The Legislative Counsel presented draft 2.2 to amend H.512 to require reseller disclosures, accuracy of availability claims and a 110% cap (including taxes and fees) on resale prices. The Vermont Arts Council and the Attorney General supported the changes; platform witnesses warned caps could raise fraud and present verification challenges.

The House Commerce & Economic Development Committee considered draft 2.2 of H.512 on Feb. 18, a proposed amendment that would regulate secondary ticket resale markets through consumer disclosures, accuracy requirements and a resale-price cap.

Cameron Wood of the Office of Legislative Council summarized the changes and new language in the bill, saying the amendment seeks to ensure customers know whether they are buying from an original issuer or a reseller and to prevent exchanges from misleading customers about ticket availability. Wood described a proposed price cap provision and recommended clarifying that taxes and fees be included in the cap calculation.

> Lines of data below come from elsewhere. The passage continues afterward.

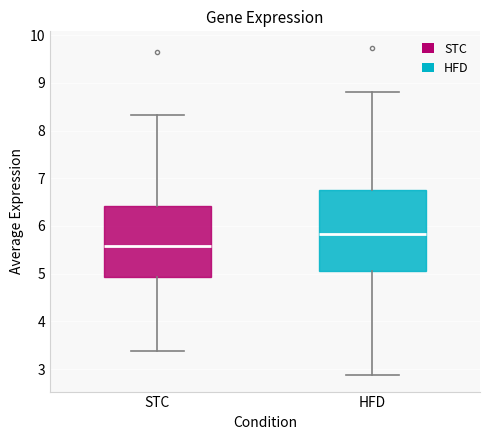

Which box's median line is the lowest?

STC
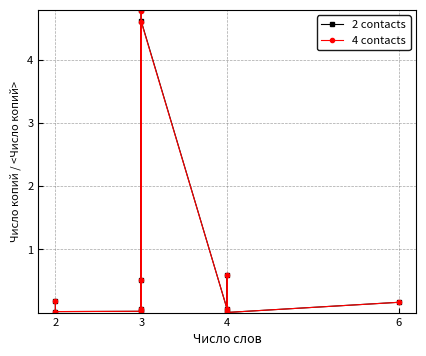

Is it true that 4 contacts equals 0.0 at 3?

False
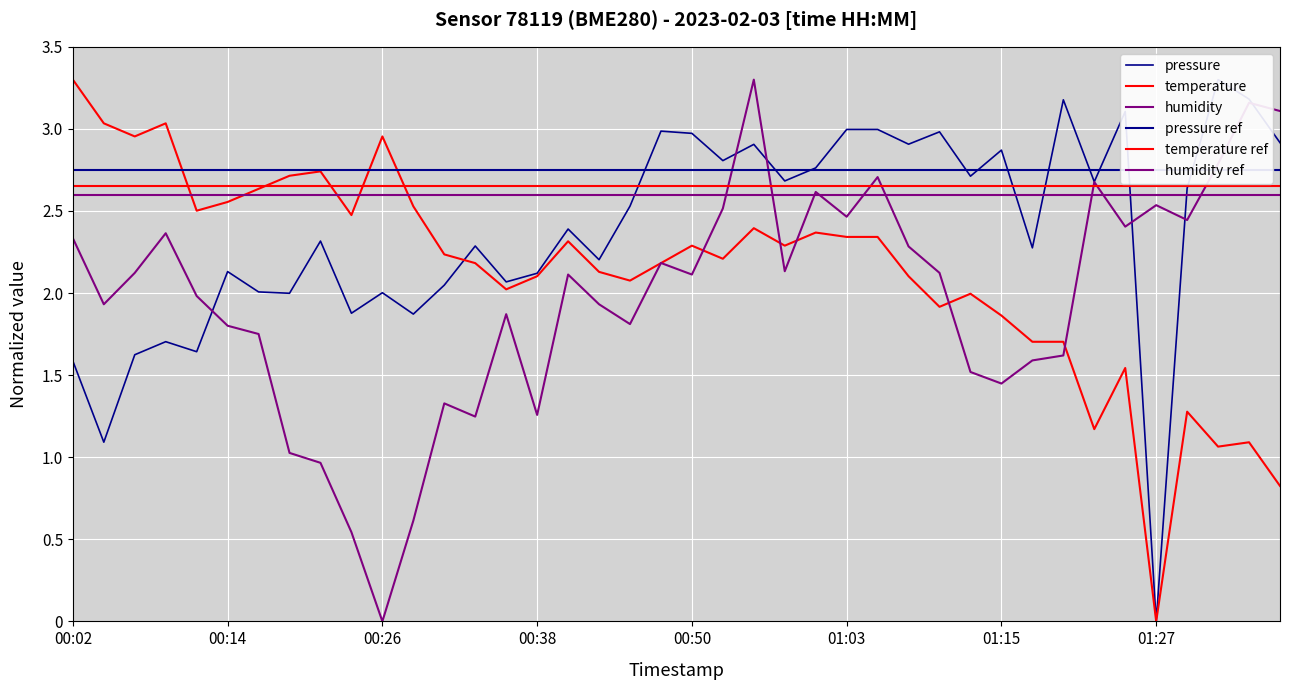

What is the highest value of the humidity series?

3.3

“A ticket reseller shall not charge more than a 110% ... including taxes and fees of the total price of the original ticket,” Wood said while walking members through the draft. He also described new language that would prevent secondary exchanges from authorizing sale of tickets above that 110% threshold.

Susan Evans LaFleur, executive director of the Vermont Arts Council, testified in support of the amendment and emphasized local examples of high markups. She presented data showing large secondary-market markups for Vermont events and cited a compiled StubHub data set for a 2023 show that found average original prices of $55 and average resale prices of $188, which she presented as evidence that secondary-market profits often bypass venues and local economies.

A representative from the Attorney General's Office said the office supports the amendment’s direction and believes the price cap and disclosure elements strengthen consumer protections. “We support the amendment, as legislative council just walked through,” the AG representative stated.

Platform witnesses, including a representative identified as David, said companies are working on improved disclosures but raised technical and enforcement concerns about a statutory price cap. They argued that caps can create incentives for fraud and noted that platforms do not always have access to the original purchase price, which complicates verification and enforcement. The witness also cited the complexity of presales, sponsor allocations and artist presales that leave a substantial portion of tickets outside general on-sale pools.

Committee members and witnesses also debated whether accuracy and disclosure requirements or a price cap would better protect consumers; AG staff said clear disclosure rules are legally defensible for deceptive speech while acknowledging the cap is a powerful consumer-protection tool. The committee did not vote on the measure and planned to continue deliberations in a subsequent session.